According to the SEC, exchanges’ accountants could be held accountable if they misrepresent their proof of reserve reports as audits.

Paul Munter, the main accounting and auditing advisor to the Securities and Exchange Commission (SEC), issued a warning to cryptocurrency accounting firms on Thursday whose work is improperly promoted as an alternative to “audits.”

According to the statement, which was titled “The Potential Pitfalls of Purported Crypto “Assurance” Work,” clients of these organisations frequently advertise their work as being “parity” with an audit of financial statements.

“Such suggestions are false,” he asserted. “Non-audit arrangements are neither as rigorous nor as comprehensive as a financial statement audit, and may not provide any reasonable assurance to investors.”
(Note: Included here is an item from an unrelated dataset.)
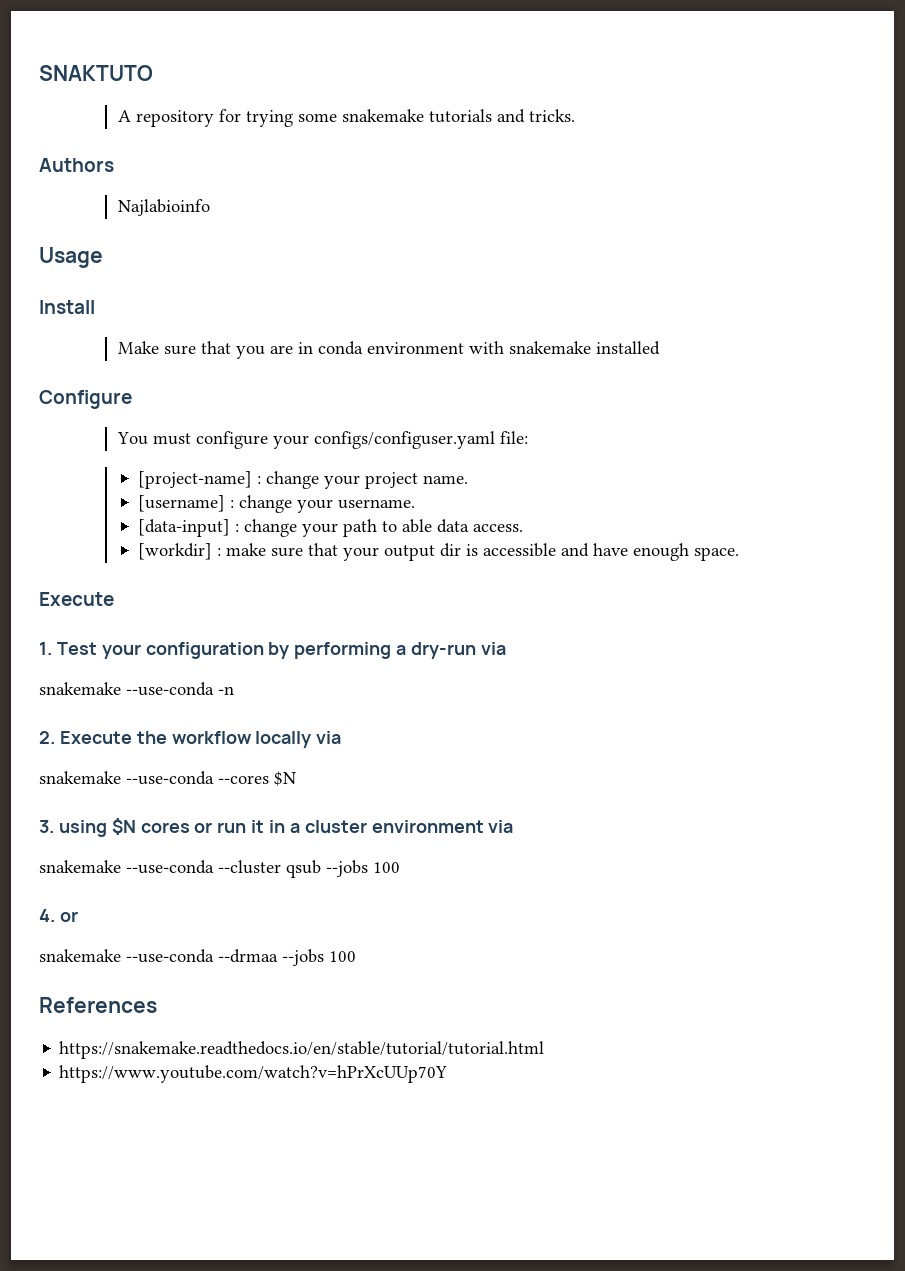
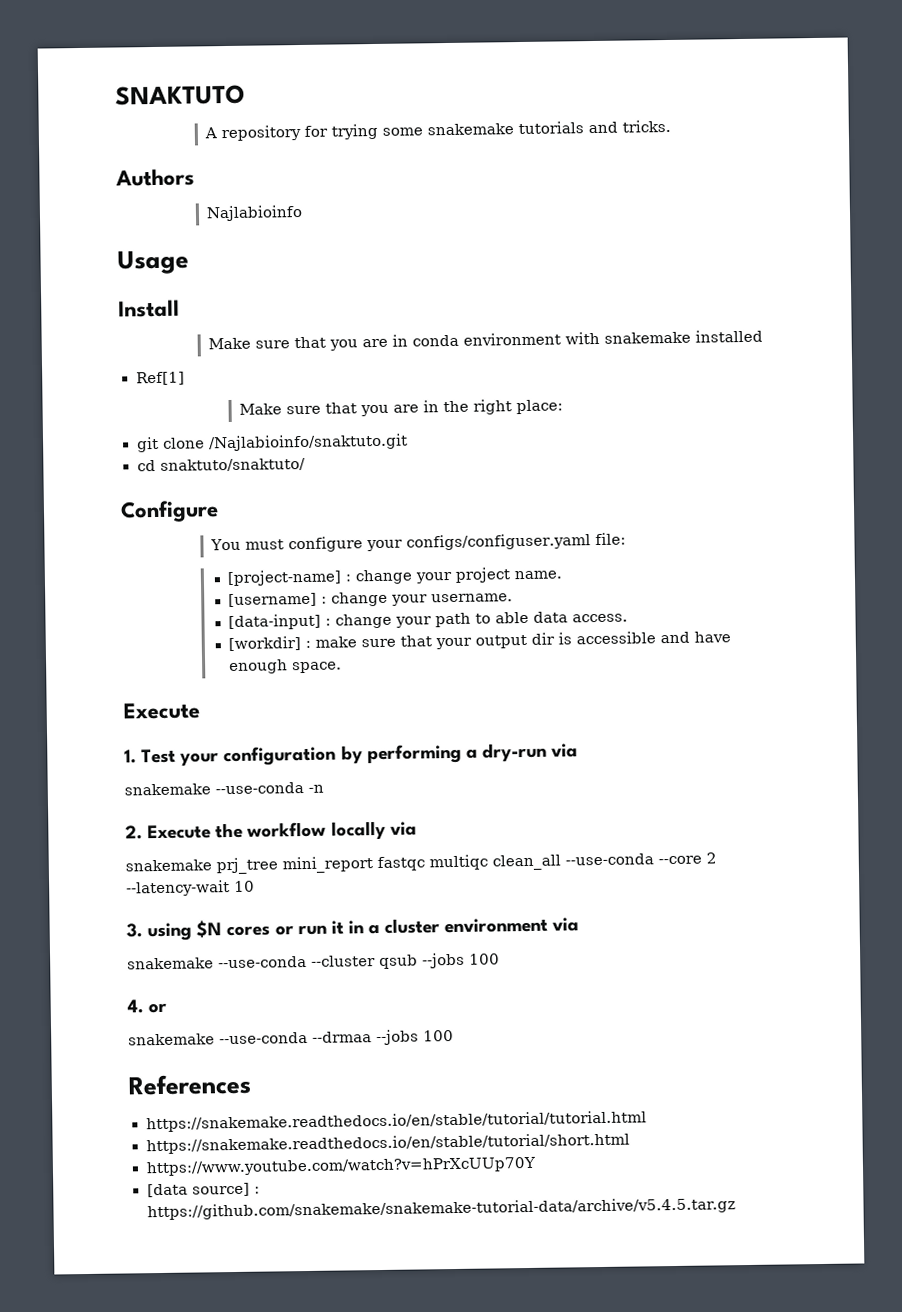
(660, 348) none -> [135,371,185,386] [238,399,563,417] [135,433,408,453] [136,457,306,472] // Ref[1] // Make sure that you are in the right place: // git clone /Najlabioinfo/snaktuto.git // cd snaktuto/snaktuto/
[126,771,296,786] --use-conda --cores $N -> [216,852,717,875] [126,880,255,897] prj_tree mini_report fastqc multiqc clean_all --use-conda --core 2 --latency-wait 10
(545, 1050) none -> [145,1132,630,1155] // https://snakemake.readthedocs.io/en/stable/tutorial/short.html
(448, 1074) none -> [146,1182,260,1198] [146,1197,737,1221] // [data source] : https://github.com/snakemake/snakemake-tutorial-data/archive/v5.4.5.tar.gz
The advisor cited a PCAOB report from March that alerted investors to the risk of accounting companies producing Proof of Reserves (PoR) reports for cryptocurrency exchanges.

Some exchanges have employed PoR, a blockchain-based accounting technique, to confirm the quantity of cryptocurrencies they now hold. Such reports, the PCAOB said, “are not audits,” as they fail to take into consideration a crypto firm’s liabilities among other things.

According to Munter’s remark, accountants working for cryptocurrency companies who deceive investors about the nature of the latter’s employment may be held accountable under securities regulations.

The Office of the Chief Accountant (OCA) advised a “noisy withdrawal, distancing itself from the client, including by way of its own public statements,” if accounting firms discover that their clients make false assertions.

When Mazars Group withdrew from all cryptocurrency companies in December 2022, shortly after publishing a PoR report on Binance, it was a similar departure.